Cuttack, March 11: The focus of the Justice Madan Mohan Das Commission has shifted to compensation for small investors duped by deposit collection companies with the state government enlarging its scope.
The panel is now expected to identify genuine small investors, who are eligible for compensation.
Justice Madan Mohan Das told The Telegraph the identification process, according to the terms of reference added by the government, would be undertaken on the basis of records of investors from the affidavits received by the panel that had received over eight lakh affidavits. Most of these were submitted by the investors in unauthorised collection companies, with the hope of getting back their money.
The additional job assigned to the commission is "to identify the bona fide investors affected by transactions of fraudulent financial establishments or companies and to suggest the modality of payment of compensation, the names of small investors eligible for compensation, and the amount of compensation payable from the corpus fund or otherwise".
The government had kept aside Rs 300 crore towards a corpus fund to protect the depositors' interest in the supplementary budget for 2014-15.
Justice Das said: "The affidavits are being digitised for database creation.

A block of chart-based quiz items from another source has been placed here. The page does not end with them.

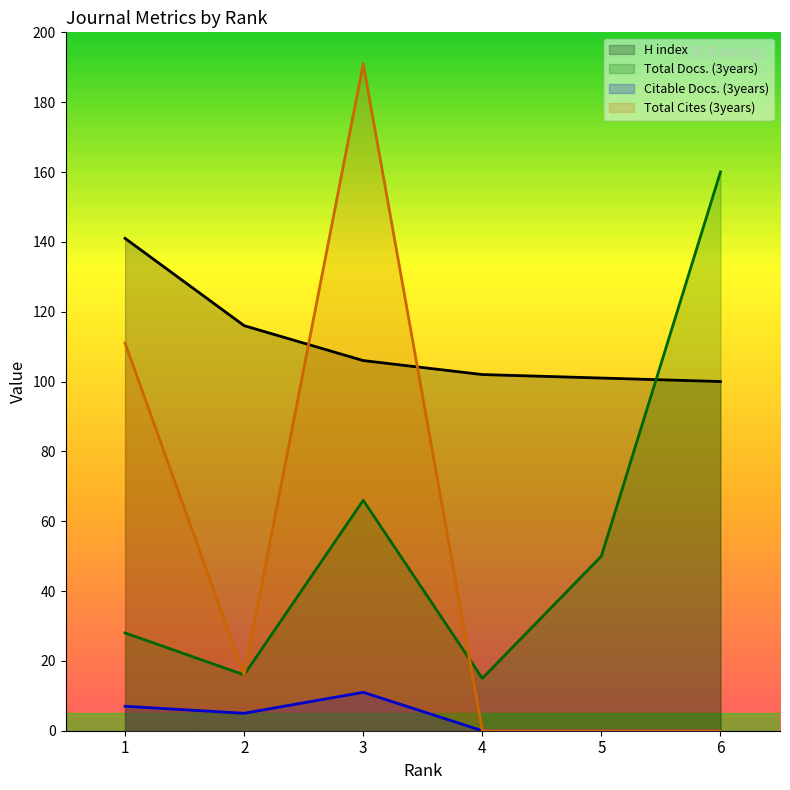

What is the value of the Total Docs. (3years) point at the 5th from the left?

50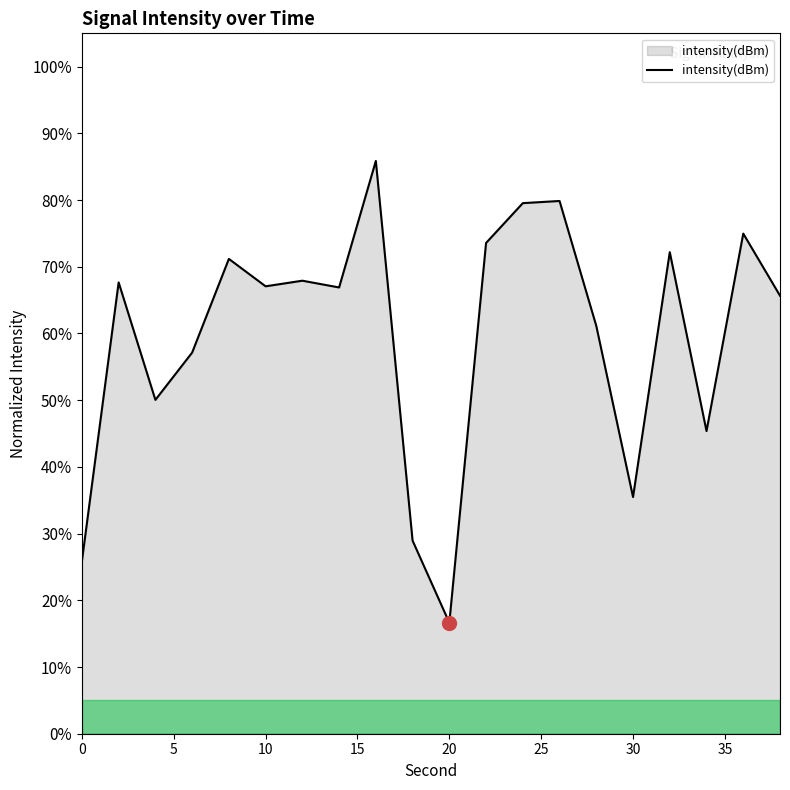

What is the difference between the maximum and minimum values?

69.2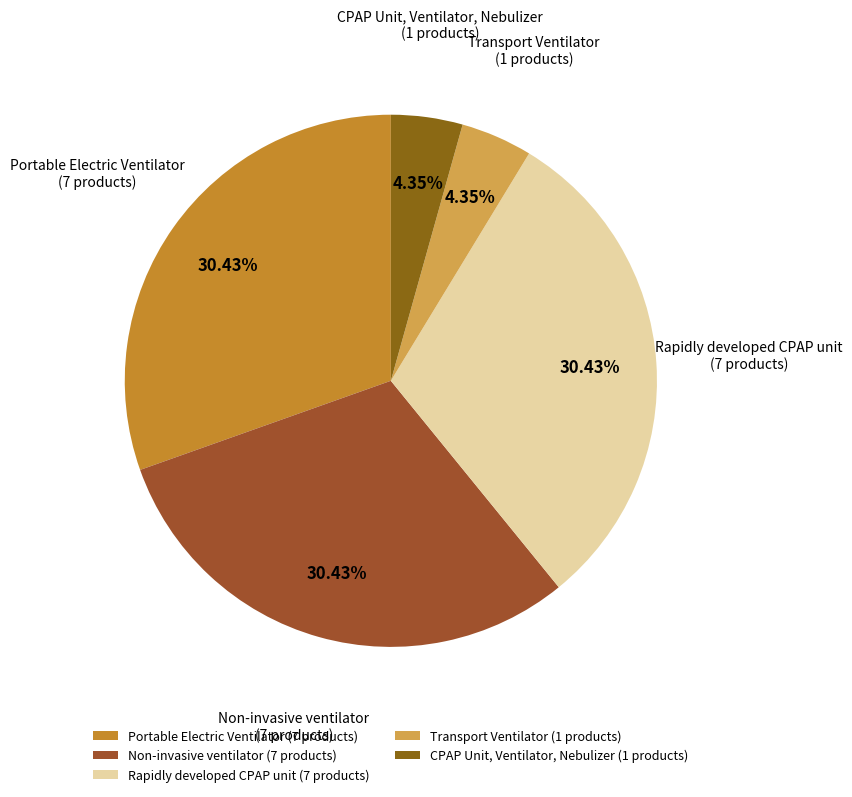

To the nearest percent, what is the combined percentage of Non-invasive ventilator and Portable Electric Ventilator?

61%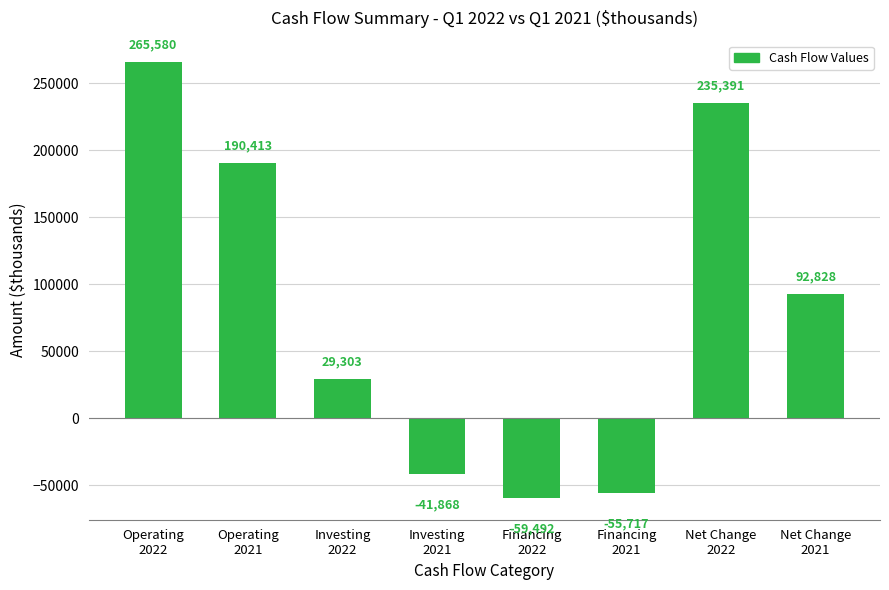

Reading left to right, transcribe all the data shown in this chart.

265580	190413	29303	-41868	-59492	-55717	235391	92828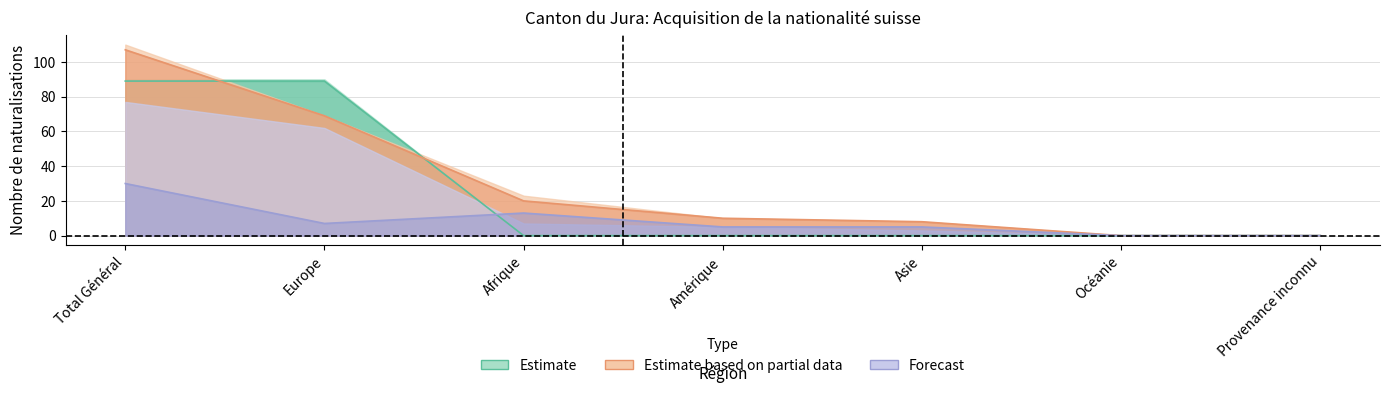

How many lines are shown in the chart?

3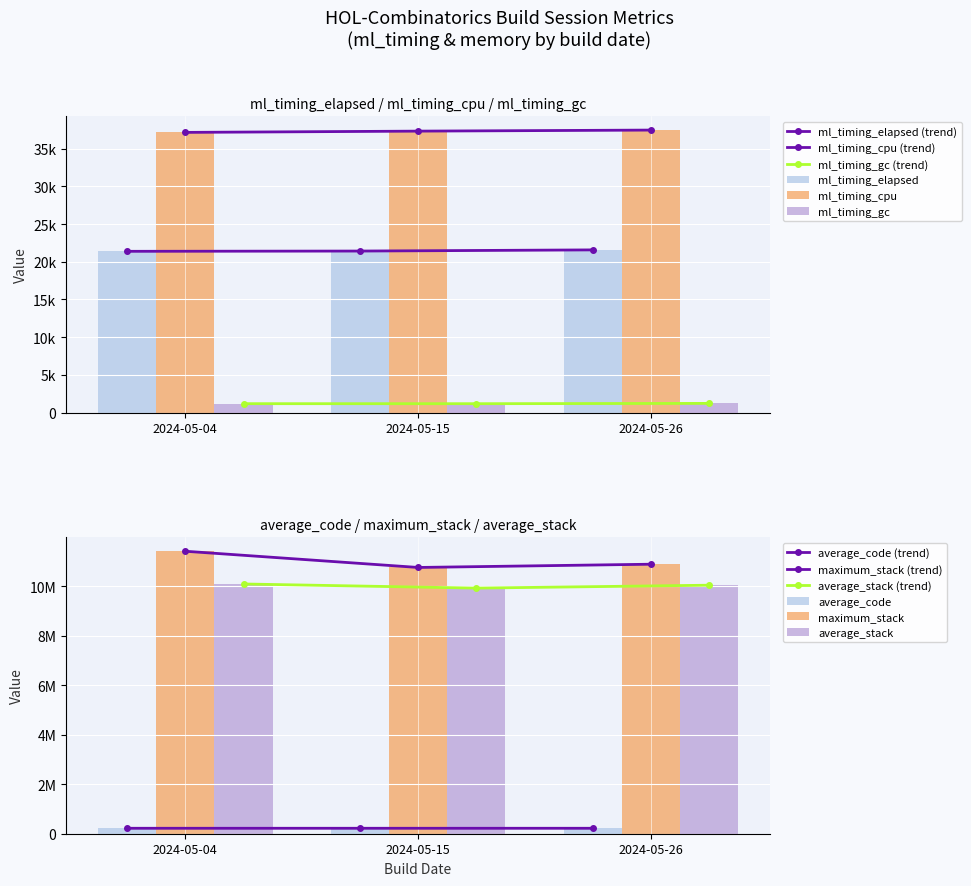

Where does the ml_timing_elapsed series first go above 21426?

2024-05-26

The commission will submit an interim report after the data is culled from a substantial number of affidavits." The database will contain details such as company names, names of depositors with address, amount deposited, amount received by the depositor, balance amount due to be received and so on.
Commission secretary Devraj Rout said nearly 1.5 lakh affidavits had been digitised.
Chief minister Naveen Patnaik had appointed Justice R.K. Patra, a retired Orissa High Court judge, as head of the single-member judicial commission on July 9, 2013.
Justice Das was appointed to conduct the probe after Justice Patra's death on January 28.